Really, haven’t we heard this hysteria before? Say, for the last 35 years? First it was the safety nuts who were going to ruin the U.S. car business, and now it’s the environmental lunatics.

In an interview in 2000, William Ford Jr. offered a glimpse of Detroit’s fossilized thinking. When he was named chairman and chief executive of his namesake company, Ford directors took him aside for some counseling about his earlier friendships with environmentalists — “I was told: Stop messing around with these crazies.”

It’s cynical, but it works, this play on fear. Throw some tonnage on the highways and back it up with millions in advertising. Then have motorists figure out how to survive. What good is a clean environment if you get beheaded on the freeway? Let the consumer decide.

Before you big-iron types sit down and bat out your furious rebuttals, telling me it’s none of my business what you drive, let me say, you’re right. Even Robert Redford can’t resist an SUV, can he? Good example, Bob.

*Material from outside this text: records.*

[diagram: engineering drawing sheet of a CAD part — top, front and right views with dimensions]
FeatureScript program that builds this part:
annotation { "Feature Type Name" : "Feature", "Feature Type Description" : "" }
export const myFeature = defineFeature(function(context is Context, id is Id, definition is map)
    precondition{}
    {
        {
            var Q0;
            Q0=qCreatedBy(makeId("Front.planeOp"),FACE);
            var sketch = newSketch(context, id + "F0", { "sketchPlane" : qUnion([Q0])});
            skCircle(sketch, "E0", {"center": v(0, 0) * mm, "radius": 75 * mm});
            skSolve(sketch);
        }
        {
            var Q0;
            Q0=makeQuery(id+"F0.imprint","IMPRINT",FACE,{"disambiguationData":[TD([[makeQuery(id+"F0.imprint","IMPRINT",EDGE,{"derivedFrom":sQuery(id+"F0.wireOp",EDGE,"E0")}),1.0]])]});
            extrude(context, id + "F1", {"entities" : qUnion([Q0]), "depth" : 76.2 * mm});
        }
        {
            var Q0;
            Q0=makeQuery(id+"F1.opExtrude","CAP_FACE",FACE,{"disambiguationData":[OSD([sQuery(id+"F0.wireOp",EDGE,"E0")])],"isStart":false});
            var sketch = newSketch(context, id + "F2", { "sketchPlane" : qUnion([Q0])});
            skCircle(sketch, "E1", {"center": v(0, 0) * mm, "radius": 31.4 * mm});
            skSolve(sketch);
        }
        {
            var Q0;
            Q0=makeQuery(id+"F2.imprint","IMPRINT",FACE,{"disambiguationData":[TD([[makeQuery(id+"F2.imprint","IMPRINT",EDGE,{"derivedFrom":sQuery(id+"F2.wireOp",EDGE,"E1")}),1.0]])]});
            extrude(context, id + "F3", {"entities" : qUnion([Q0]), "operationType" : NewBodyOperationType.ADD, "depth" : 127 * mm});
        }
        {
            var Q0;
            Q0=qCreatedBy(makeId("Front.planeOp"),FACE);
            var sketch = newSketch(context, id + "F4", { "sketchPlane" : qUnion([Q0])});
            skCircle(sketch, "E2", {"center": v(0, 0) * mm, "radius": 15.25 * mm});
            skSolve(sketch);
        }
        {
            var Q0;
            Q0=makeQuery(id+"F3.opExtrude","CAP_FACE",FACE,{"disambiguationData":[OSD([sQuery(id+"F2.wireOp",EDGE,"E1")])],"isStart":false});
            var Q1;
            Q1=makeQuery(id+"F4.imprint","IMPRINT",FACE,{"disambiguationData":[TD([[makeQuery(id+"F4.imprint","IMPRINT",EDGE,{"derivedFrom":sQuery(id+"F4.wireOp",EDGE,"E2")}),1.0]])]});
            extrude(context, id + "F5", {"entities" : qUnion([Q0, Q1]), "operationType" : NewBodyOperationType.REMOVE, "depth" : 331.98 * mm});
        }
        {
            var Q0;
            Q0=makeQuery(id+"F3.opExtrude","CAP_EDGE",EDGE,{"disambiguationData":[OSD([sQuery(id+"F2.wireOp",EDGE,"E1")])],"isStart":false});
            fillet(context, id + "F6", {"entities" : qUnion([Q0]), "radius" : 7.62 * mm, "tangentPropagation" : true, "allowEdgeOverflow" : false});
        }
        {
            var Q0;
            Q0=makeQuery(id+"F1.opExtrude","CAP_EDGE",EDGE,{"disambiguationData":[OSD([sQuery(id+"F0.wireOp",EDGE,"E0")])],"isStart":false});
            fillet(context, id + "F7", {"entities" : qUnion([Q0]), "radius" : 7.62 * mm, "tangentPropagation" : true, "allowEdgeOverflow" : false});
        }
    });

Yes, I’ve suggested that SUVs drive in truck lanes at restricted truck speed limits — for safety’s sake. But that’s just good-natured needling, and I’ll do it again. After all, let’s admit that half the time in urban America the speed limit is a laughable dream, and the remainder of the time hardly anyone seems to pay attention to it.

However, a word of advice: “Light” truck manufacturers and aficionados have a stake in the future of the breed. With stigma spreading, these machines will either get more efficient and less deadly to other motorists or their drivers will find themselves accorded the social standing of cigarette smokers or peeping Toms. Even Detroit’s PR departments can’t help you then.

Meanwhile, let’s acknowledge something else. This is going to be a long argument. For every family that comes to its senses and realizes it doesn’t need 3 tons of 4WD , there’s a junior executive out to prove that he won’t be shoved around by busybodies. He’ll move up to a Hummer out of spite, just to carry his golf clubs.

So in the meantime, will the civic planners and property developers who mark out parking spaces quit torturing us, please? If 52 percent of new vehicles sold are trucks, how about sizing up 52 percent of the parking spaces to accommodate them? We ought to give them this much: SUV drivers ride too high in the saddle to read those little painted words, “Compact Only.”